Monday, June 30, 2014

Canadian purchases of U.S. property may decline

Canada, China, Mexico, India and the United Kingdom have been the main clients for the U.S. real estate market. With Canada on top of the list. But with rising U.S. housing prices and a weaker Canadian dollar, Alain Forget, the head of sales and business development at RBC Bank, is not sure Canada will retain its top position  in the rankings of international buyers of U.S. properties this year.

The data coming from the National Association of Realtors south of the border are expected to be released in early July. They will detail purchases between March last year and March, 2014.
“I am still confident that we will see Canadians in No. 1 or maybe No. 2,” Mr. Forget says. “But, for example, in South Beach and Miami, Europeans, Russians and Brazilians have been very active buyers of luxury condos over the last year.” 
The strong Canadian dollar which topped $1 US for much of 2011 and 2012 has weakened; and has recently been trading at around 93 cents. A weaker Canadian currency makes it less attractive for Canadians to buy properties in the U.S. And even many economists are expecting the loonie to slide below 90 cents the coming year.

The growth in U.S. home prices is moderating but still strong. For instance, housing prices in 20 major cities rose 10.8 percent in April from a year earlier, according to figures released in June from the S&P Dow Jones Indices.

Nevertheless, Mr.
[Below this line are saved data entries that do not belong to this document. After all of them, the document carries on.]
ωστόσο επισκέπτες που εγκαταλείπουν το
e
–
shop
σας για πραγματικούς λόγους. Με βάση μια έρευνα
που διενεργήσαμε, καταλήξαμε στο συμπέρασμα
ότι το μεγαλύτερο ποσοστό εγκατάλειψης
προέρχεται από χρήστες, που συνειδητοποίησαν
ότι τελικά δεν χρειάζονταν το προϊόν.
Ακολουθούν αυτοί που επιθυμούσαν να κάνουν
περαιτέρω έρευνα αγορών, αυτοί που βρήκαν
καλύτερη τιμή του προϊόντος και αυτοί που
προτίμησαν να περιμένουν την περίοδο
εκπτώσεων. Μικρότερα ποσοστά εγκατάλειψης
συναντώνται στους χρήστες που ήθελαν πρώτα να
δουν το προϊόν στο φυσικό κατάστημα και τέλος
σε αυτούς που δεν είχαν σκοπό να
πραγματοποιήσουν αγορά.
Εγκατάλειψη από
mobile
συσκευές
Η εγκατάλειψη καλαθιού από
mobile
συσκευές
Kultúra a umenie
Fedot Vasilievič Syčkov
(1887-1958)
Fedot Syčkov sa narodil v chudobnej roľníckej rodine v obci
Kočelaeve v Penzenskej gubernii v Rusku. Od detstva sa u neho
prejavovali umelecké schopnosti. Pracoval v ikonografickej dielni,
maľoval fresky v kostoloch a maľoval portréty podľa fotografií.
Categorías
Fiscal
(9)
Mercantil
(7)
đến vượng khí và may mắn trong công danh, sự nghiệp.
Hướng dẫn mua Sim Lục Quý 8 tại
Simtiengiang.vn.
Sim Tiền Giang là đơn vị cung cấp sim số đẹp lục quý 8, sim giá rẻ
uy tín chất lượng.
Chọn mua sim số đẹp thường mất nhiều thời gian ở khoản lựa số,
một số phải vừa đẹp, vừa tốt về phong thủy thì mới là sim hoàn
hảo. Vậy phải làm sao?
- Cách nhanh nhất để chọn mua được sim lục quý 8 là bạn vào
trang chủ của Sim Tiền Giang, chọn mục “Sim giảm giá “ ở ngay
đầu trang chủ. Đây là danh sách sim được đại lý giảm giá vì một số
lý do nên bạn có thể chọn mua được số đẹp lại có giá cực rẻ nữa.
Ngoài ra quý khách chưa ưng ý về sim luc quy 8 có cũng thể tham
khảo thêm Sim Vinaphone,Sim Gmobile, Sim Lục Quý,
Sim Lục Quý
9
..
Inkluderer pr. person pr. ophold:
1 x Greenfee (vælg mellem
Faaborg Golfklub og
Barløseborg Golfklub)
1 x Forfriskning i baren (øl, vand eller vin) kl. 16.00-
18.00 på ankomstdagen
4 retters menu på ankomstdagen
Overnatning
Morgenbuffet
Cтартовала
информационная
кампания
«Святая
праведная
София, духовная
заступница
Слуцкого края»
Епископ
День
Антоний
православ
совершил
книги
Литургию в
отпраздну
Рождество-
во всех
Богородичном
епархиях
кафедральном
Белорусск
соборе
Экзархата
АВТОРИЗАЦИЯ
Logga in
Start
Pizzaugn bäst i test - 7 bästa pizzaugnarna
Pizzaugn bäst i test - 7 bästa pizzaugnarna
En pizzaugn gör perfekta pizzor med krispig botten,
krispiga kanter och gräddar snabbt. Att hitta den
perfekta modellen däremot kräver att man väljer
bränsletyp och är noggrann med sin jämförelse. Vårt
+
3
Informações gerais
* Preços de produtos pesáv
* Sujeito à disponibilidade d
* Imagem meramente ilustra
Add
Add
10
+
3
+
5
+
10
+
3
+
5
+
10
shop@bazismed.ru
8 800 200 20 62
Forget points out that Canadian retirees can still buy cheaper homes in many southern locations than they can at home despite the increase in U.S. home prices undergone after the subprime mortgage crisis.

“I just received the statistics for the month of May for southeast Florida, places like Palm Beach and Broward County,” he says. “And the median price for a single home is $282,000. The median price for condos and townhouses is $135,000.” These are low prices compared to the $416,584 Cdn average selling price of an existing home in Canada during May.

According to the realtors’ 2013 survey, Canadians accounted for 23 percent of U.S. sales to foreigners, up from just 10 percent in 2007. That growth came as Mexico’s share fell from 13 percent to 8 percent, and the United Kingdom’s share dropped from 12 percent to 5 percent. China, meanwhile, rose from 5 percent of sales to 12 percent.

Foreigners bought about $68.2-billion US worth of existing homes in the U.S. in the 12 months leading up to March, 2013, down from $82.5-billion a year earlier, and accounting for about 6.3 percent of the total sales. Of the property sales to foreigners, about half were to people with permanent residence outside the U.S. while the other half were to recent immigrants or temporary visa holders.